Teachers Vote With Their Feet

As qualified teaching staff leave their jobs and flood out of the country, the schools are filling up with untrained teachers.

Teachers Vote With Their Feet

As qualified teaching staff leave their jobs and flood out of the country, the schools are filling up with untrained teachers.

Zimbabwe’s schoolteachers once belonged to the elite who could afford houses and cars, but increasing numbers are now joining the exodus of economic migrants, leaving pupils in the hands of untrained replacements.



In the Eighties, when the country was still in euphoric mood after achieving independence, teachers looked forward to a life of plenty. Today, however, they say they have been turned into paupers by the deepening economic crisis. Like most Zimbabweans – especially others working in the large public sector - teachers have found their salaries eroded almost to nothing by spiralling inflation, currently estimated at over 6,600 per cent year on year.



Teaching staff in state schools earn a little over three million Zimbabwe dollars (ZWD) a month, which works out at about 100 US dollars at the official exchange rate and but only six dollars on the parallel market, which is a better reflection of consumer prices.



Such is the level of anger at low wages in the education sector that when the militant Progressive Teachers Union of Zimbabwe, PTUZ, went on strike in September to press for higher pay, it was joined by the Zimbabwe Teachers’ Association, ZIMTA, which is seen as more closely aligned with the authorities.



PTUZ general secretary Raymond Majongwe said it was the third industrial action this year, which was prompted by the government’s continuing failure to address teachers’ concerns.
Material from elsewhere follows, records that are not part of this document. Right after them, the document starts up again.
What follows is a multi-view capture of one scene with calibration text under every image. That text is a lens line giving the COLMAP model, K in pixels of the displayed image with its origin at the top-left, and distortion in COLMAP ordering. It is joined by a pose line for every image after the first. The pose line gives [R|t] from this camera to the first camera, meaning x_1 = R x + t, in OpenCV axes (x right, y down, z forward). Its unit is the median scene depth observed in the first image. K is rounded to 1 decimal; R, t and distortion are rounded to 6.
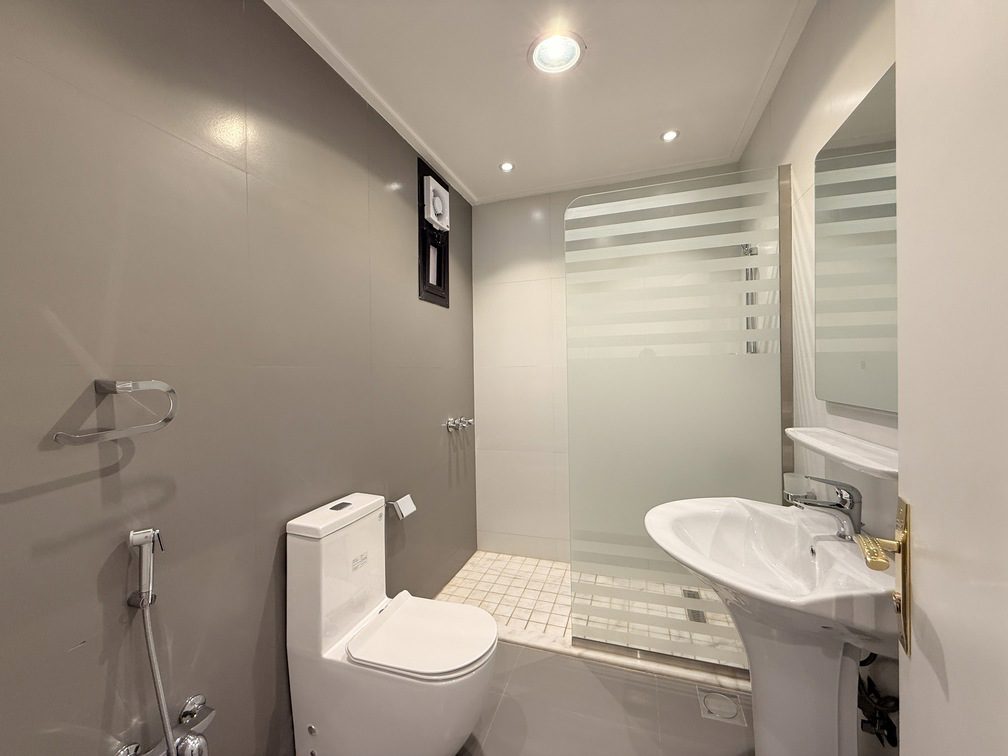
lens RADIAL K [[407.0, 0, 495.6], [0, 407.0, 374.4], [0, 0, 1]] dist [0.001820, -0.000070]
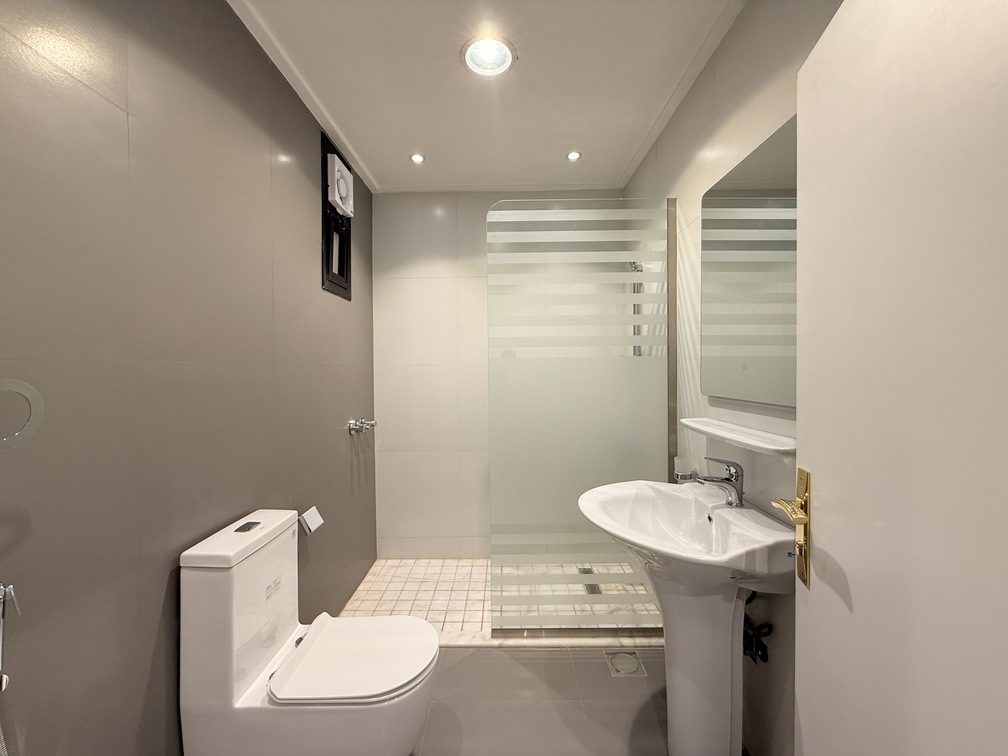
lens RADIAL K [[407.0, 0, 498.9], [0, 407.0, 376.9], [0, 0, 1]] dist [0.001820, -0.000070]
pose [[0.949612, 0.002921, 0.313413, -0.139386], [-0.004840, 0.999974, 0.005344, 0.003702], [-0.313390, -0.006591, 0.949602, 0.027759]]
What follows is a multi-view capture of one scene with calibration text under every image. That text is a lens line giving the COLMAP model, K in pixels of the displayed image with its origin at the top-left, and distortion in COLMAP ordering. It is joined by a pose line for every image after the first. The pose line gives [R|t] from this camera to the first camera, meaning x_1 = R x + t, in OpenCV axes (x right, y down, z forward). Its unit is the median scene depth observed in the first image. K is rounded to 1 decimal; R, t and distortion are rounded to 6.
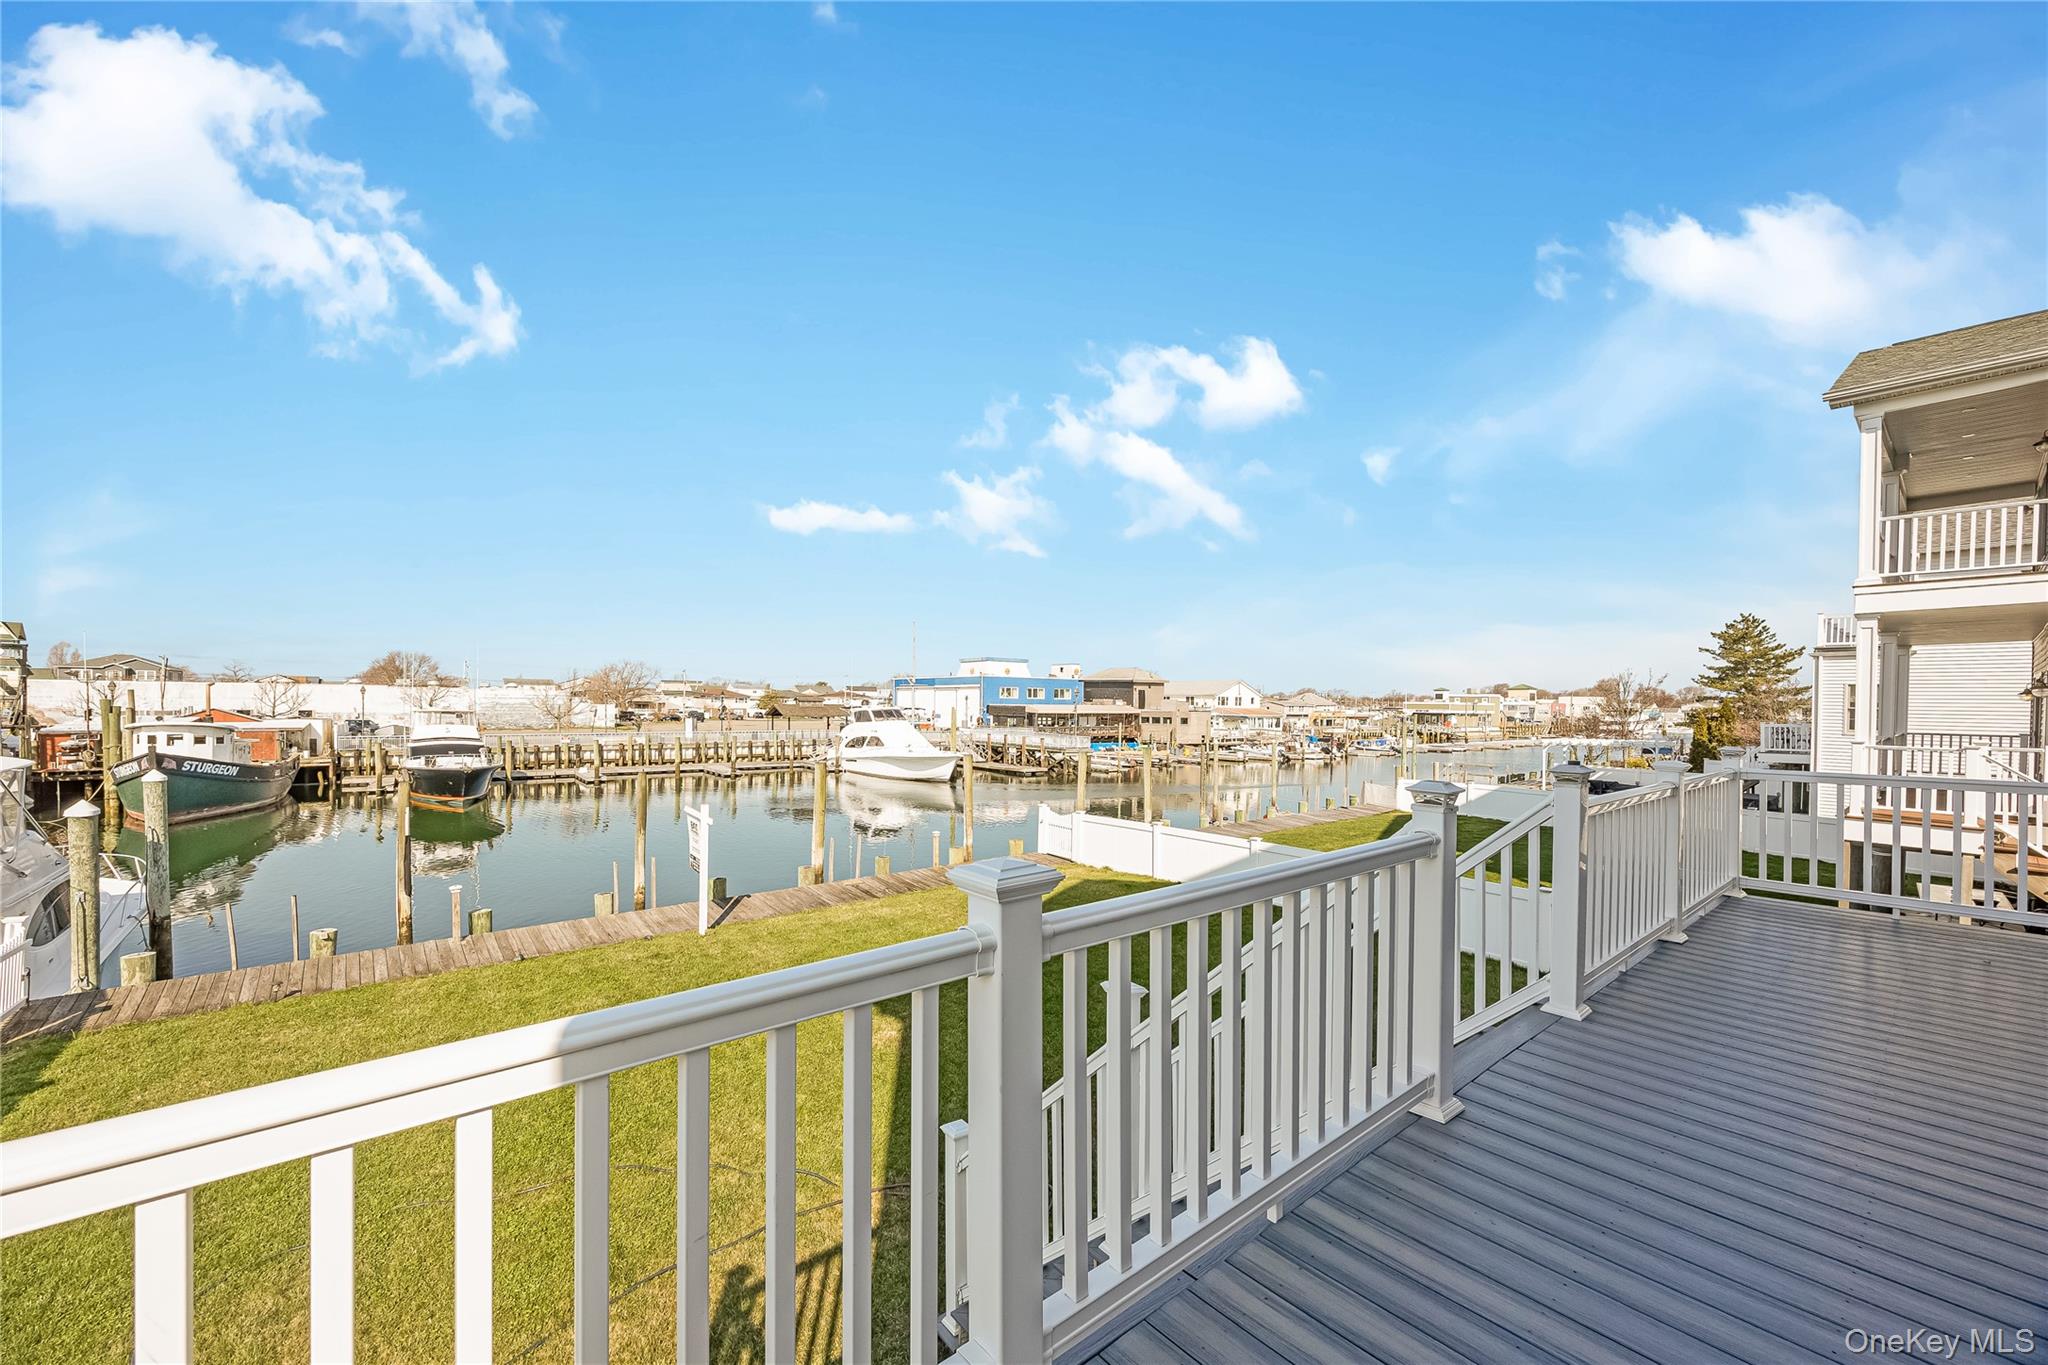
lens RADIAL K [[784.8, 0, 1019.9], [0, 784.8, 691.2], [0, 0, 1]] dist [0.001073, 0.000156]
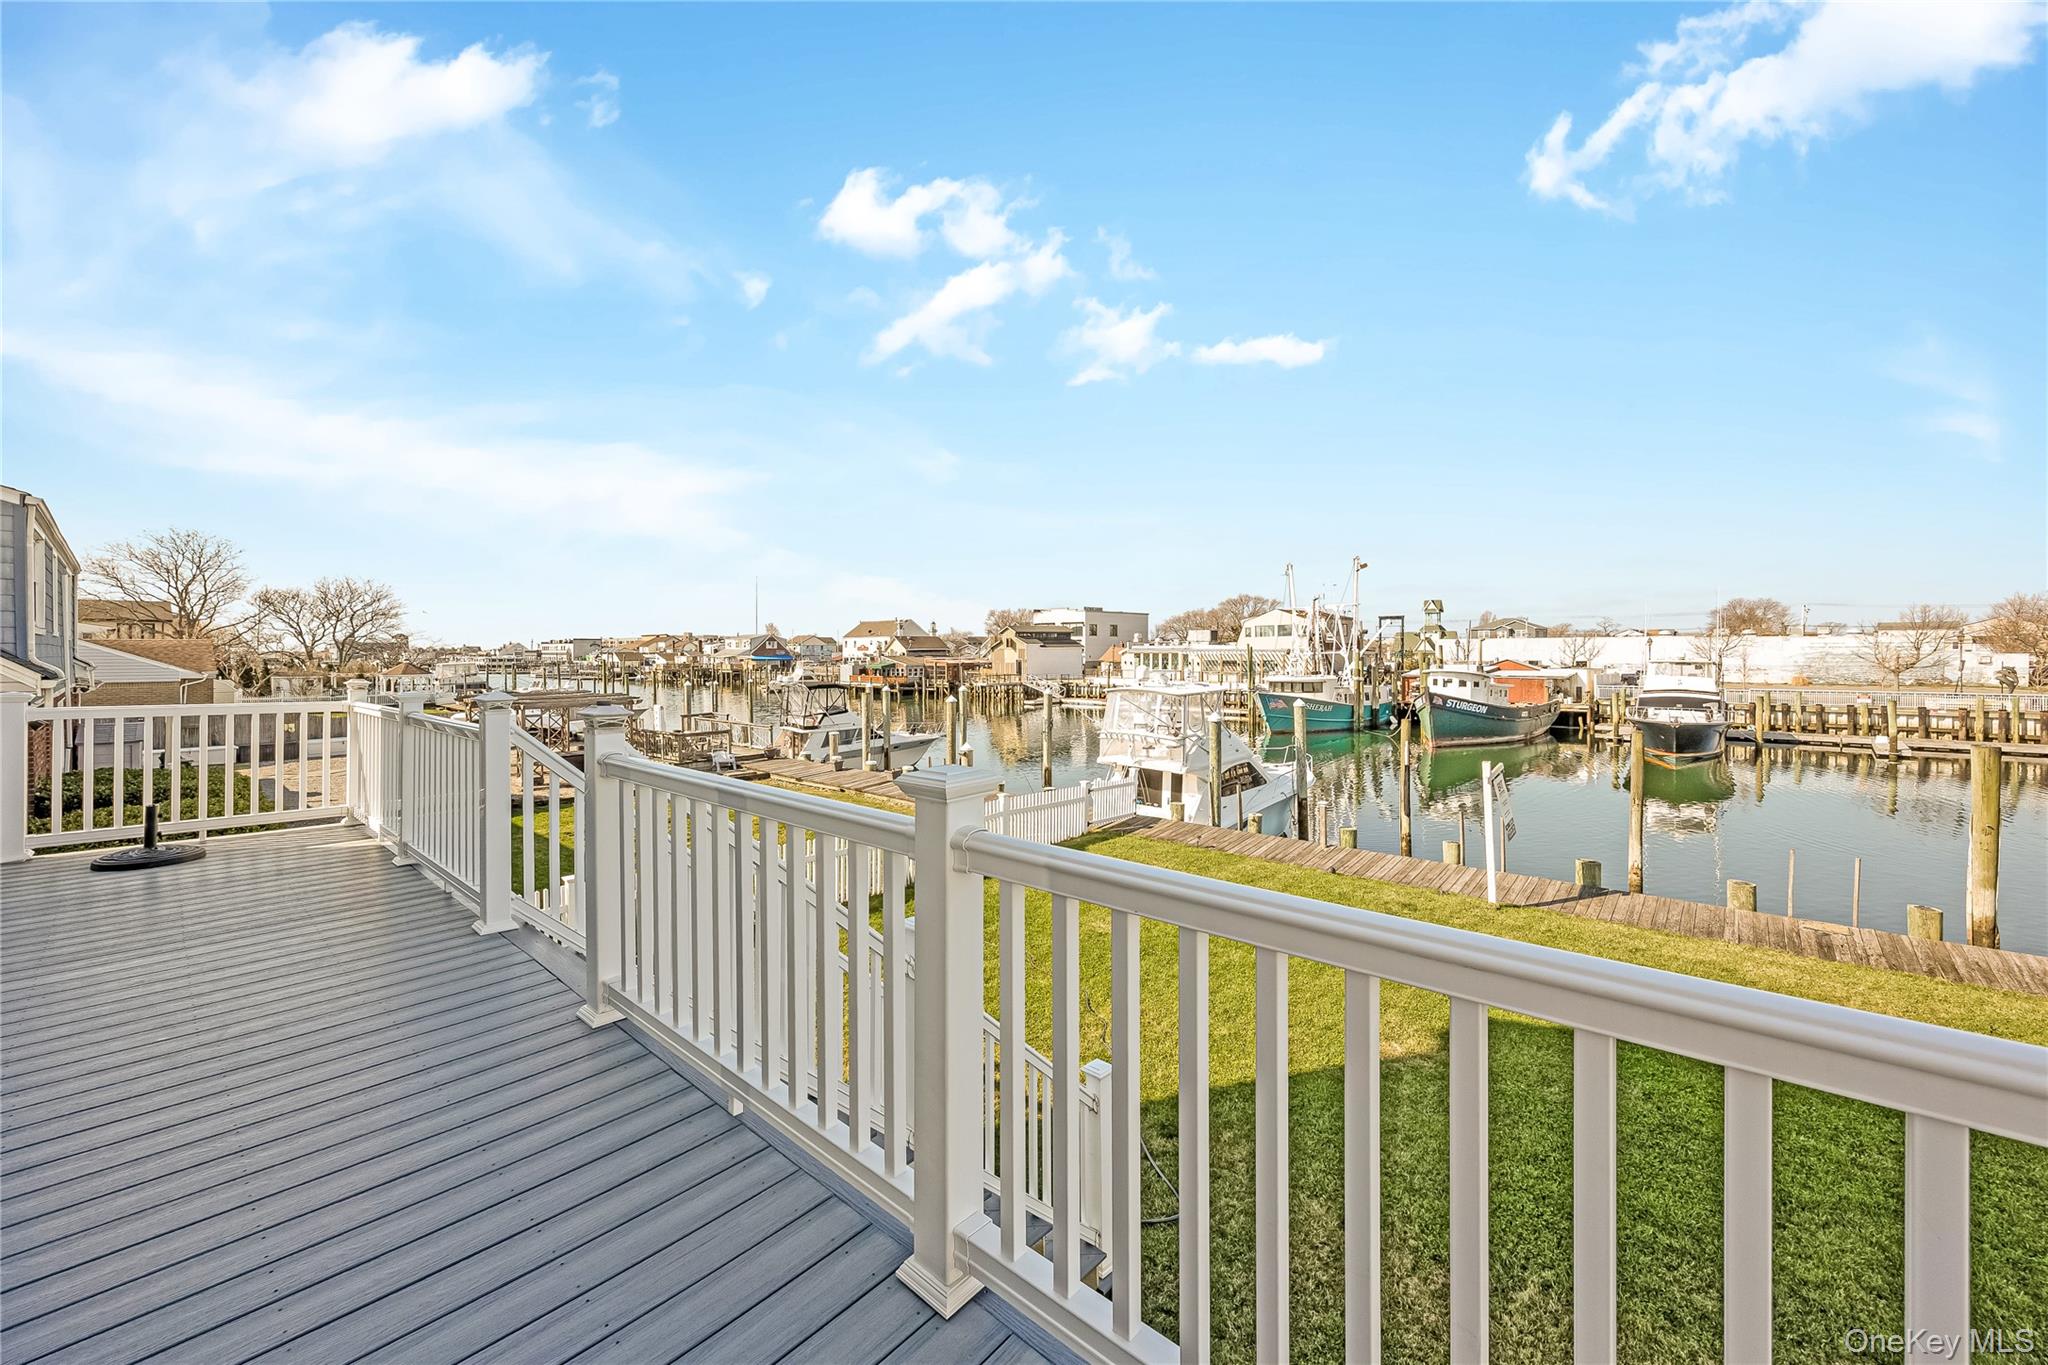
lens RADIAL K [[784.8, 0, 1019.9], [0, 784.8, 691.2], [0, 0, 1]] dist [0.001073, 0.000156]
pose [[0.151874, 0.039263, -0.987620, 0.079208], [0.021969, 0.998830, 0.043087, 0.002465], [0.988156, -0.028240, 0.150834, 0.068104]]
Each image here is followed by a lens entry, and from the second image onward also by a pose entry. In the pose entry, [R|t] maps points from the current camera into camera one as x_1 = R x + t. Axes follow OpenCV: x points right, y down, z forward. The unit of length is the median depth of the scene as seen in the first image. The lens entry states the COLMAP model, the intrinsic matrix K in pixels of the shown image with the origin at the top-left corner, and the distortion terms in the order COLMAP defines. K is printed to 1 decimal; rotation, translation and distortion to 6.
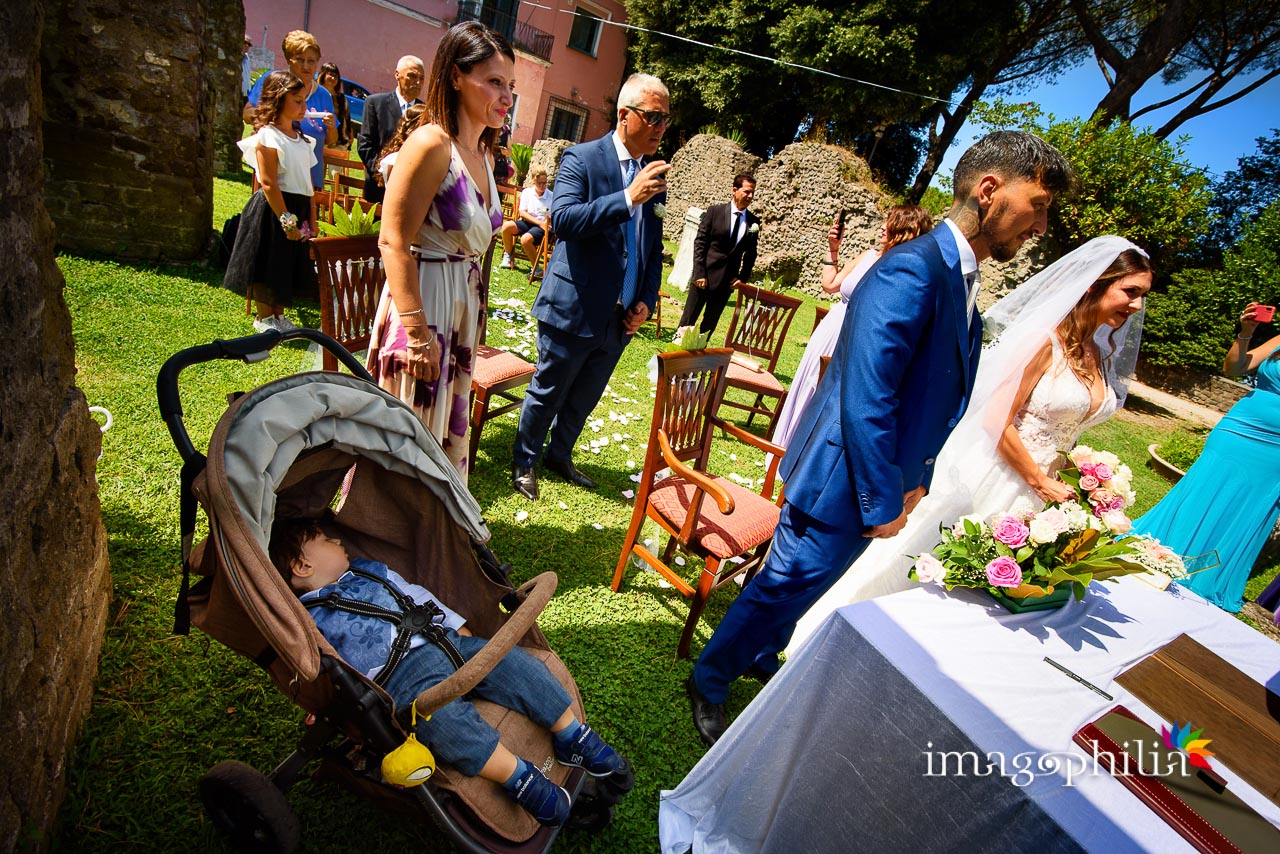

Three weeks after the strike began, however, the ZIMT – which conducted its strike action separately from the PTUZ - announced on October 4 that it had reached a settlement with a pay offer of 14 million ZWD a month. This was still below the official poverty line - set at 16.7 million ZWD as of August – which had been used as a negotiating measure, and also fell short of the 18 million ZWD which the PTUZ was seeking.



On October 10, the PTUZ leadership passed a resolution that its members should return to work while the union decided what to do next. This did not amount to an acceptance of the pay offer.



Whatever the outcome of the PTUZ’s deliberations, the government is unlikely to offer teachers a significant better deal in the near future. That means the mass outflow of teachers to neighbouring states is likely to continue.



Zimbabwean teachers are held in high regard in the region, and there is high demand for them in South Africa’s expanding education system, as well as in Botswana, Lesotho and Swaziland, and also in Mozambique, where there is rising demand for English-speaking educationists. Further afield, many have found teaching work in Britain and even Australia.



The PTUZ says more than 5,000 teachers resign every month in frustration over the poor pay.



According to Majongwe, many accept manual jobs if they cannot find teaching placements. “They find themselves as farm labourers in neighbouring Botswana and South Africa,” he said.



To fill the gap created by this exodus, the education authorities have hired untrained relief staff, despite complaints by both parents and qualified teachers that this is compromising children’s education.



Unqualified staff have always been used to plug gaps in school timetables, but until economic crisis set in at the end of the Nineties, young people looked on these temporary stints as a transitional phase while they looked for proper jobs.



In Zimbabwe’s second city Bulawayo, the education department is now full of school-leavers desperate to find work as relief teachers.



Majongwe believes the government is happy to take on more malleable workers who, because they are on temporary contracts, are barred from taking industrial action.



“Because the unqualified teachers are desperate for jobs, they take up these posts,” he said. “And they cannot complain about conditions because there are no jobs in the country. They are happy.”



One student in Bulawayo preparing for his Advanced Level exams, the final school qualification, said, “We are being taught by people with mere Advanced Levels, when we were told previously that we needed someone with a university degree to teach us. But people with university degrees no longer want to work here any more, because of poor salaries.”



An unqualified teacher in a Bulawayo secondary school admitted he had little option but to take this low-paid job, even though he sympathised with the striking teachers.



“Give me any job and I will take it, but because there aren’t any, this is what I will do in the mean time,” he said.



Majongwe says his union plans to work with parents and pupils to lobby the education ministry to stop recruiting untrained teachers. However, he fears it will be a futile exercise, because having this cheap and undemanding labour force on hand allows the government to resist pay demands from the trade unions.



Yamikani Mwando is the pseudonym of a reporter in Zimbabwe.